Sadr, apparently, does not expect to gain any of the security ministries. On the vexing issue of allocation of Cabinet seats, the Sadrists have no one to blame but themselves. First, few Iraqis outside the Sadrist movement would like to see one of its number in any of the security ministries. The undisciplined Sadrist Mehdi Army militia was responsible for some of the most vicious bloodletting, as well as widespread kidnapping and sectarian cleansing during the dark days of 2006-07, when more than 4,000 Iraqis were being slaughtered every month. While the Mehdi Army did battle with US forces in both 2004 and 2007, the Sadrists’ struggle against the occupation did not erase what their men did in the wake of the destruction by Al Qaeda of a Shiite shrine in Samarra in February 2006.

Second, Sadrist ministers in Maliki’s previous government did not successfully carry out their work.They were just as corrupt and inept as ministers from other parties, although the Sadrists were meant to exemplify a revolutionary populist movement seeking to uplift the poorest of the poor.Finally, the Sadrists have alienated many Sunnis, secularists and moderate Shiites by trying to impose strict social codes on areas under their control and elsewhere.

Whatever the Sadrists do or don’t do, Maliki is stuck with them for the present and, perhaps, for the life of his government. Sadr, a firebrand and wild card in his original incarnation, has, according to aides and observers, mellowed during his four years in Iran where he is said to have enhanced his clerical credentials by studying with leading Shiite theologians, including some close to Supreme Guide Ali Khamenei.

The Iranians clearly persuaded him against his will to back Maliki, whom he holds responsible for the 2008 offensive against the Mehdi Army that drove it off the streets and led to the arrest of hundreds of its fighters.

As the price of his support, Sadr secured the release of many of his men from prison and the lifting of an arrest warrant for him, for the April 2003 murder by his followers of a rival Shiite cleric when he returned to Najaf from London. However, Sadr is almost certain, ultimately, to go his own way. This means he remains a wild card if not a firebrand.

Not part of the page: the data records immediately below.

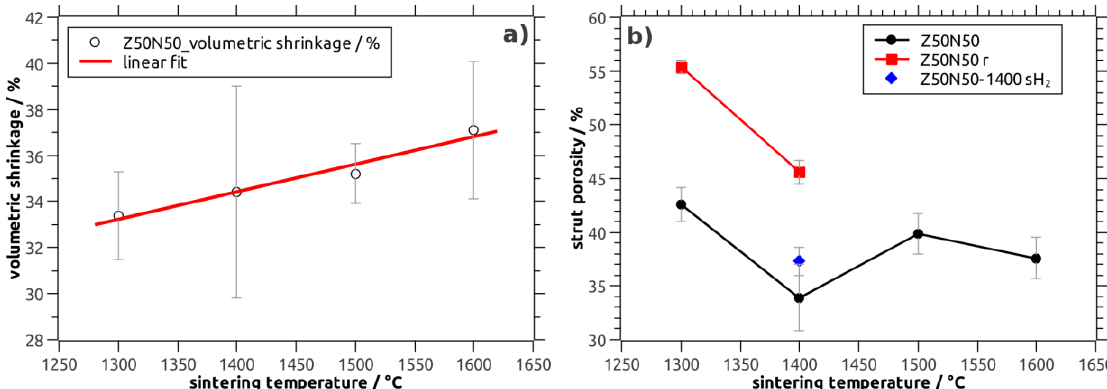
Figure 2. ( a ) Volumetric shrinkage during sintering of NiO–YSZ composite foams (Z50N50 series) as a function of the sintering temperature; ( b ) strut porosity in NiO–YSZ and Ni–YSZ cellular composites as a function of the sintering temperature.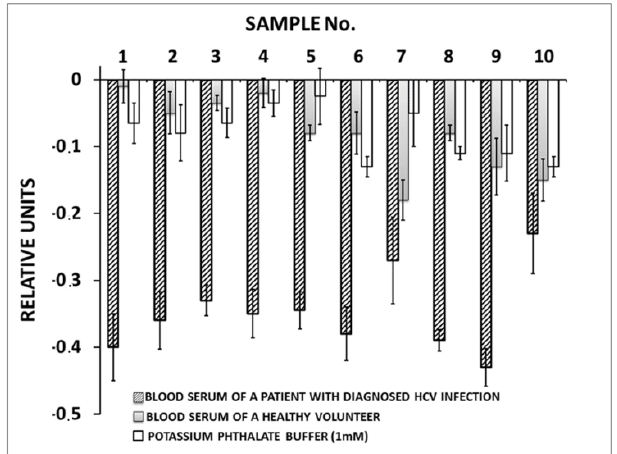
Figure 5. Results obtained upon analysis of ten serum samples of hepatitis C patients with the SOI-NW-based aptasensor upon using p-type SOI-NW chip. Experimental conditions: 1 mM potassium phthalate buffer, pH 5.1, V g = ( − 45) V, V ds = ( − 0.2) V, V = 105 μL. Each experiment was performed in three technical replicates ( n =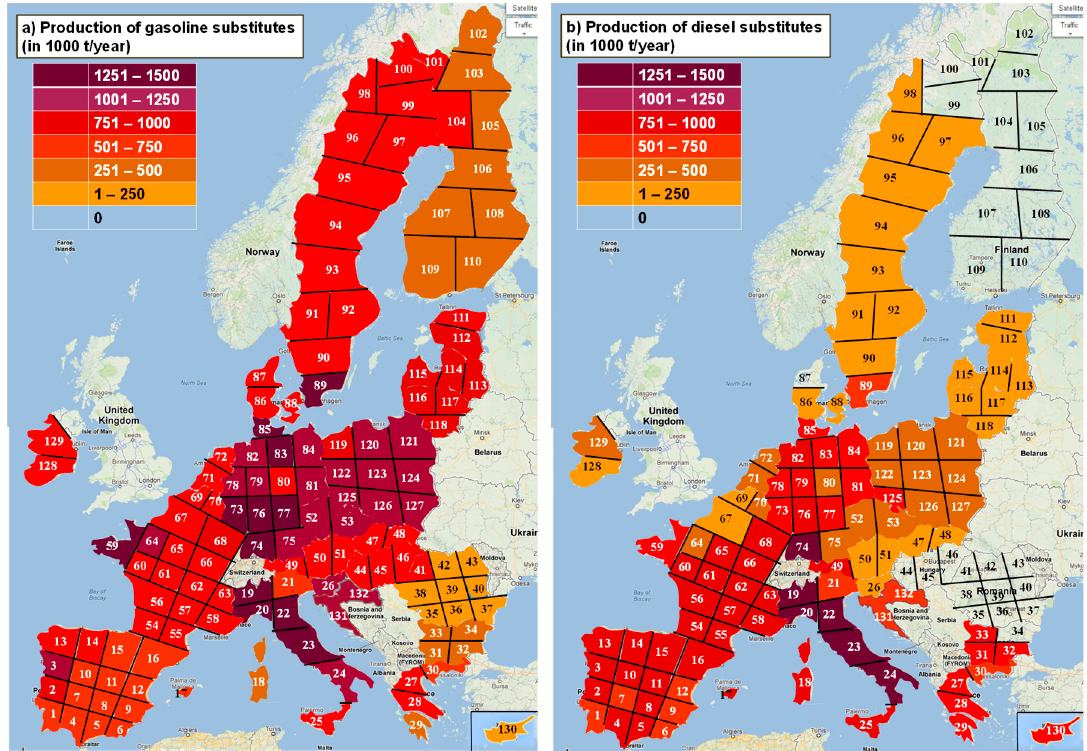
Figure 8. Production of ( a ) gasoline and ( b ) diesel substitutes for Scenario 3 (the highest possible production of biofuels) when maximizing sustainability profit.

While he may have made a tactical decision to support Maliki, Iran’s candidate for premier, Sadr does not depend on Tehran for political clout. Indeed, before taking refuge there in 2007, he called for Iran to stay out of Iraq’s political affairs. Sadr has a mass constituency among the poor who have not benefitted from the US occupation or Maliki’s first term in office. The Sadrists did well in the 2009 local elections, as well as in the 2010 parliamentary poll.

Sadr belongs to the elite of the Iraqi Shiite hierarchy. He is the son of Grand Ayatollah Muhammad Sadiq Al Sadr, a leading Shiite opponent of secular Baath party rule who led a revolt against the government in the Sadr City neighbourhood following the 1991 US war on Iraq. Muhammad Sadr was a cousin of Muhammad Baqir Al Sadr, a religious philosopher and founder of the Shiite religious Dawa party, created in 1958 as a counterweight to the secular nationalist and communist parties which were attracting mass Shiite membership.

Born in 1973, Muqtada Sadr was raised in Najaf under Baathist rule. Unlike Maliki and the other Shiite leaders who took charge of the country, he did not back the US invasion and occupation of Iraq or return to Baghdad “on the backs of US tanks”.